Sanıklar tarafından hasta bebeklerin durumunun olduğundan daha ağır gösterildiği, olması gerekenden daha uzun süre yatışlarının sağlandığı belirtilen iddianamede, bu şekilde SGK'den yüksek ücret tahsil edildiği ve bazı hasta yakınlarından fazla para alındığı anlatılıyor. Bebek hastaların uygun sağlık hizmeti almasını sağlayacak hastanelere sevki yerine şüphelilerin seçtiği, örgüt adına karlı görünen hastanelere yatırıldığı aktarılan iddianamede, karın çoğunun sağlık çalışanı olan örgüt üyesi sanıklarla paylaşıldığı ifade ediliyor. Esas amacın, bebeklerin sağlık durumunun iyileştirilmesi değil maddi açıdan en fazla kazanç elde edilmesi olduğu iddianamede bildiriliyor.

Ceza istemleri

İddianamede, sanıklar Fırat Sarı ve İlker Gönen için 10 bebeğin ölümü nedeniyle "kasten öldürmenin ihmali davranışla işlenmesi", "nitelikli dolandırıcılık" ve "suç işlemek amacıyla örgüt kurmak" suçlarından 10 kez, "resmi belgede sahtecilik" suçundan da 11 kez uygulanmak üzere toplam 177 yıl 6'şar aydan 582 yıl 9'ar aya kadar hapis cezası talep ediliyor.

Sanık Gıyasettin Mert Özdemir'in ise "kasten öldürmenin ihmali davranışla işlenmesi", "kişisel verilerin hukuka aykırı ele geçirilmesi", "kamu kurum ve kuruluşlarının zararına dolandırıcılık", "suç işlemek amacıyla örgüt kurma" ve "resmi belgede sahtecilik" suçlarından 180 yıldan 589 yıl 9 aya kadar hapisle cezalandırılması isteniyor. 8'i kadın 44 sanık hakkında da benzer suçlardan hapis cezaları öngörülüyor.
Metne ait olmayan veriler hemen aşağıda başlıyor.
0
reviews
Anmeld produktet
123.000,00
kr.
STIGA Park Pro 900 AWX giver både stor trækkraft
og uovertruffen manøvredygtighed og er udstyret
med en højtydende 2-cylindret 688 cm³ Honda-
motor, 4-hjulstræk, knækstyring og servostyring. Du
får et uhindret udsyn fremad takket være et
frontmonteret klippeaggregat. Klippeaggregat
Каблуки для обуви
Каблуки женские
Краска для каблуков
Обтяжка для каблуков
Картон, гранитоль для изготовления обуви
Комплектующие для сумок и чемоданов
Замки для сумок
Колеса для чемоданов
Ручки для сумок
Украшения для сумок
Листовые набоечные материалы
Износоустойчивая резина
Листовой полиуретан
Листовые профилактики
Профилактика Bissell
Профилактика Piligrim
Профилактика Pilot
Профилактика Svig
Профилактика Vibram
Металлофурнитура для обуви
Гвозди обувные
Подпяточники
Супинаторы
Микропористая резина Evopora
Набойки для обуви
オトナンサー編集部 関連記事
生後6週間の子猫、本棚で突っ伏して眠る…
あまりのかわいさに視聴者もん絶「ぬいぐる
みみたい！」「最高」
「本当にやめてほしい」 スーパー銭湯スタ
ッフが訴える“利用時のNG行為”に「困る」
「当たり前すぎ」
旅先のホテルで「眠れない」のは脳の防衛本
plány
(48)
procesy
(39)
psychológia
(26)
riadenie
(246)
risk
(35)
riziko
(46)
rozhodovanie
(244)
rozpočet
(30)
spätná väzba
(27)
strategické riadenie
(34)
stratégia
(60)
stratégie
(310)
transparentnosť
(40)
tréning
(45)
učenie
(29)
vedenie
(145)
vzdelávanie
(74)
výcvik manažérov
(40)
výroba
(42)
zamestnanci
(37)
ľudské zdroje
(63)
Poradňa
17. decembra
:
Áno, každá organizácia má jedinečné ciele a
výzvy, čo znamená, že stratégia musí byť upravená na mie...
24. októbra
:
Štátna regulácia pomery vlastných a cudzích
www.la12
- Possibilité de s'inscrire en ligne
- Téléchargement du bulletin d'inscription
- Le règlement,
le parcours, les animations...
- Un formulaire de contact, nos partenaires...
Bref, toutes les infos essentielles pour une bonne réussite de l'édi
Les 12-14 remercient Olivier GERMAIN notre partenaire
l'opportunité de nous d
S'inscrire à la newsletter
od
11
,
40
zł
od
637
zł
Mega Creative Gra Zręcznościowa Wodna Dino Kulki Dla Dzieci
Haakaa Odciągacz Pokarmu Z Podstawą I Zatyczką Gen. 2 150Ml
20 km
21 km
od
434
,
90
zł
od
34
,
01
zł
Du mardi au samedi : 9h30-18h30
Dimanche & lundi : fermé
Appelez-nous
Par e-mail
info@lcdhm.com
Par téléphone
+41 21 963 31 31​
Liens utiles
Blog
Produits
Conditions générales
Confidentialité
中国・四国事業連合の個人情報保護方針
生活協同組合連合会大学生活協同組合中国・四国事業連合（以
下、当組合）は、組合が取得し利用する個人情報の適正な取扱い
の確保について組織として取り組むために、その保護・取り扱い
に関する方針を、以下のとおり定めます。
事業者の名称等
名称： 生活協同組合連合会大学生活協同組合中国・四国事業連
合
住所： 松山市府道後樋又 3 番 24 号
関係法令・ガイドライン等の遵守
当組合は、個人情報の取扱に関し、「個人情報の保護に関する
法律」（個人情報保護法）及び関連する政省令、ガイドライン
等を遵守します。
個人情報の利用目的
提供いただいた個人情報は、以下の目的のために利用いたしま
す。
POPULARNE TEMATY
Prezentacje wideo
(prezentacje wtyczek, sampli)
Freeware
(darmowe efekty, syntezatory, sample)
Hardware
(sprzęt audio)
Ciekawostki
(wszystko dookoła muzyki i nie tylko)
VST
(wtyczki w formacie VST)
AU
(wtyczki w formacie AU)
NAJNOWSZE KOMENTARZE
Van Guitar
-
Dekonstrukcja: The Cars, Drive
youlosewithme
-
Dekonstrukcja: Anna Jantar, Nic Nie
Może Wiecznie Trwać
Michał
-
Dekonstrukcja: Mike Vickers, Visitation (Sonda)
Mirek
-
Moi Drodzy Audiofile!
İddianamede, "dolandırıcılık" suçu işlenerek maddi menfaat temin edilen sorumlu hastaneler ve şirketler için de tüzel kişilere özgü güvenlik tedbiri uygulanması, bunların kapatılıp mal varlıklarına el konulması talep ediliyor. Soruşturma kapsamında İstanbul'da 9, Tekirdağ Çorlu'da 1 hastanenin ruhsatı iptal edilmiş, bu hastanelerde tedavi gören bebekler ve hastalar ambulanslarla kamu hastanelerine sevk edilmişti. Öte yandan yenidoğan çetesine ilişkin soruşturmayı yürüten Büyükçekmece Cumhuriyet Savcısı Y.E'yi makamında ölümle tehdit edenler de tutuklanmıştı.